Teaching RFT with RFT: Emphasizing Relations Among Abstract Concepts in an Online Tutorial
ERIC J. FOX (Western Michigan University)
Abstract: Behavioral approaches to concept learning have traditionally focused on generalization within and discrimination between stimulus classes. This view has led to powerful instructional strategies emphasizing multiple-exemplar training and classification performance. There are limitations to relying solely on categories or stimulus classes to account for how a word or concept is used in natural language settings, however. This can be particularly true for complex abstract concepts that are defined more by verbal relations than the physical properties of their instances. The research on derived stimulus relations and relational frame theory (RFT) would suggest a general shift in emphasis from categories and stimulus classes to multiple stimulus relations and contextual control.
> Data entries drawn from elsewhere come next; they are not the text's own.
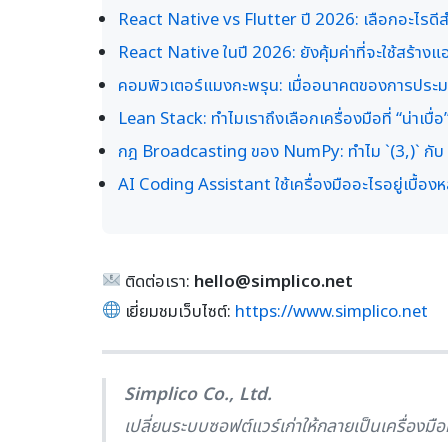
React Native vs Flutter ปี 2026: เลือกอะไรดี
React Native ในปี 2026: ยังคุ้มค่าที่จะใช้สร้างแ
คอมพิวเตอร์แมงกะพรุน: เมื่ออนาคตของการประม
Lean Stack: ทำไมเราถึงเลือกเครื่องมือที่ “น่าเบื่
กฎ Broadcasting ของ NumPy: ทำไม `(3,)` กับ `(3
AI Coding Assistant ใช้เครื่องมืออะไรอยู่เบื้
ติดต่อเรา:
hello@simplico.net
เยี่ยมชมเว็บไซต์:
https://www.simplico.net
Simplico Co., Ltd.
เปลี่ยนระบบซอฟต์แวร์เก่าให้กลายเป็นเครื่องมื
Several strategies that go beyond classification training and emphasize multiple stimulus relations have been offered in the educational literature. These include teaching with analogies, providing inference practice, and using concept maps or hierarchical diagrams of the instructional content. This study examined the effects these newer strategies, both alone and in combination with traditional classification training, have on three different measures of concept learning (definition identification, classification, and application). A Web-based tutorial on RFT served as the instructional content, and over 200 undergraduate and graduate psychology students served as participants.